*** Opening of Selected extract ***

In their second-to-last episode, reporters Graham Smith and Tom Bowman recount an interview with Hunter at a Washington, D.C., hotel about the friendly fire incident that their research shows involved his Marine lieutenant son.

The younger Hunter wasn’t among those recommended for discipline, but Hunter senior felt sandbagged at the hotel visit he said lasted 1 1/2 hours.

“You know, I don’t buy being sucked into an incident that I know nothing about,” he told NPR.

In a half-hour phone interview Friday, Hunter told Times of San Diego that NPR “took a date and they leveraged that into implying that I leaned on the Marines and kept an investigation from coming out.”

What NPR aired was: “On June 28, 2004, Congressman Duncan Hunter visited Fallujah and met with Gen. Conway. Two days later, on June 30th, Conway signed off on Gen. Mattis’s decision to overturn the punishments, effectively closing the book on the whole incident.”

Hunter, who represented East County, says thousands of listeners took that to mean he was involved in a cover-up involving the April 2004 deaths of Marines Robert Zurheide and Brad Shuder by a mistargeted mortar blast.

But he insisted that he never knew about that friendly fire probe or had “any communication whatsoever” with any commanders about their Fallujah investigation.

Like his son — who declined many requests to speak to NPR — the 74-year-old Hunter says “NPR twists things.”

“They’ve taken the fact that I went over to Iraq leading the committee, which is my job, and they portrayed that as me going on a personal mission to the headquarters and leaning on the Marines to interfere with an investigation,” he said.

The elder Hunter also chafes over his son being blamed for a targeting mistake that tragic day — April 12, 2004.

He said his son was exonerated by Gregg Olson, the battalion commander at the time who OK’d the mortar mission that struck a schoolhouse where Marines awaited orders.

NPR reported: “When we talked to Olson before, he seemed to have really clear memories of Hunter pointing to the wrong target, said he just looked over his contemporaneous notes. Now he’s got no memory of that, doesn’t have any relevant notes, and he doesn’t even remember that he approved the mortar mission until we point out his own words sitting in front of him, black and white.”

Reporter Bowman continued: “It’s hard to know what to make of all this. And frankly, it’s odd that he wanted to call us in to change his story about Hunter and the map. It’s not like he said Hunter did a great job in the fire support center.”

Last week, responding to a query, Hunter emailed me: “You printed a story assigning blame to Lt. Hunter on the basis that [Olson] related that ‘confusion’ started when Lt. Hunter ‘pointed to the wrong map,’ during the fire mission. This was the connection NPR and you used to tie Lt. Hunter to the ‘error chain.'”

*** Close of Selected extract ***

Directive:
Extend the news report on former Congressman Hunter's objections to NPR's coverage, picking up right after its last sentence. The listing that comes next has nothing to do with this.

*** Opening of Recorded data ***

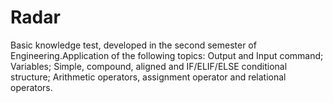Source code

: # Radar
Basic knowledge test, developed in the second semester of Engineering.Application of the following topics: Output and Input command; Variables; Simple, compound, aligned and IF/ELIF/ELSE conditional structure; Arithmetic operators, assignment operator and relational operators.
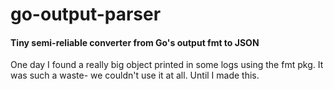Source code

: # go-output-parser
#### Tiny semi-reliable converter from Go's output fmt to JSON

One day I found a really big object printed in some logs using the fmt pkg. 
It was such a waste- we couldn't use it at all.
Until I made this.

*** Close of Recorded data ***

Exercise answer:
Hunter cited the latest NPR interview with now Lt. Gen. Olson, director of the Marine Corps.

Quoting NPR, Hunter added capital letters: “After this story was initially published, Olson invited NPR back to the Pentagon for a follow-up interview and said he wanted to clarify his story about Hunter. He said it WAS ANOTHER OFFICER’S MISTAKE THAT TRIGGERED THE MISHAP and [said] ‘I didn’t have it right the first time I talked to you.'”

He quoted Olson as saying: “I don’t recall him pointing to anything.”

NPR’s Smith, who stands by his team’s reporting, replied to queries about the Olson flip-flop.

“It’s hard to know what to make of Olson’s abrupt about-face — clearly recalling, after referring to his contemporaneous notes, the sounds and the visuals and his sense of things and then later denying that he had any contemporaneous notes, and denying that he had any such memories,” Smith said via Facebook. “It was bizarre.”

Times of San Diego also has reached out to NPR media relations for comment.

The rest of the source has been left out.